What you will do - Which lines in the material below contain the string "FACE"? Show each one in full.

Provided data -
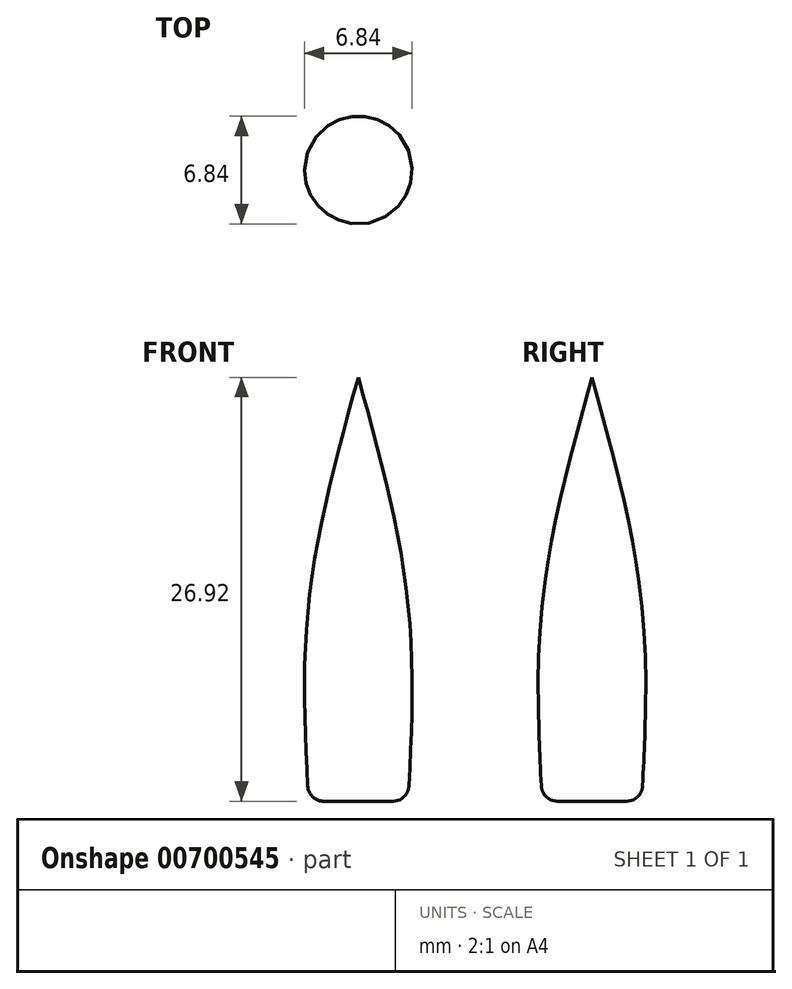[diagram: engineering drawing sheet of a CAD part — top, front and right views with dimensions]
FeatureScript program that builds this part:
annotation { "Feature Type Name" : "Feature", "Feature Type Description" : "" }
export const myFeature = defineFeature(function(context is Context, id is Id, definition is map)
    precondition{}
    {
        {
            var Q0;
            Q0=qCreatedBy(makeId("Front.planeOp"),FACE);
            var sketch = newSketch(context, id + "F0", { "sketchPlane" : qUnion([Q0])});
            skFitSpline(sketch, "E0", {"points": [v(-3.16, 0) * mm, v(-3.13, 12.78) * mm, v(0, 26.92) * mm], "startDerivative": vector(-1.48, 26.14) * mm, "endDerivative": vector(7.7, 27.68) * mm});
            skLineSegment(sketch, "E1", {"start": v(-3.16, 0) * mm, "end": v(0, 0) * mm});
            skLineSegment(sketch, "E2", {"start": v(0, 0) * mm, "end": v(0, 26.92) * mm});
            skSolve(sketch);
        }
        {
            var Q0;
            Q0=makeQuery(id+"F0.imprint","IMPRINT",FACE,{"disambiguationData":[TD([[makeQuery(id+"F0.imprint","IMPRINT",EDGE,{"derivedFrom":sQuery(id+"F0.wireOp",EDGE,"E0")}),-1.0]])]});
            var Q1;
            Q1=sQuery(id+"F0.wireOp",EDGE,"E2");
            revolve(context, id + "F1", {"entities" : qUnion([Q0]), "axis" : qUnion([Q1]), "revolveType" : RevolveType.FULL});
        }
        {
            var Q0;
            Q0=makeQuery(id+"F1.opRevolve","SWEPT_EDGE",EDGE,{"disambiguationData":[OSD([sQuery(id+"F0.wireOp",EDGE,"E0"),sQuery(id+"F0.wireOp",EDGE,"E1")])]});
            fillet(context, id + "F2", {"entities" : qUnion([Q0]), "radius" : 1.02 * mm, "tangentPropagation" : true, "allowEdgeOverflow" : false});
        }
    });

Problem solution -
            Q0=qCreatedBy(makeId("Front.planeOp"),FACE);
            Q0=makeQuery(id+"F0.imprint","IMPRINT",FACE,{"disambiguationData":[TD([[makeQuery(id+"F0.imprint","IMPRINT",EDGE,{"derivedFrom":sQuery(id+"F0.wireOp",EDGE,"E0")}),-1.0]])]});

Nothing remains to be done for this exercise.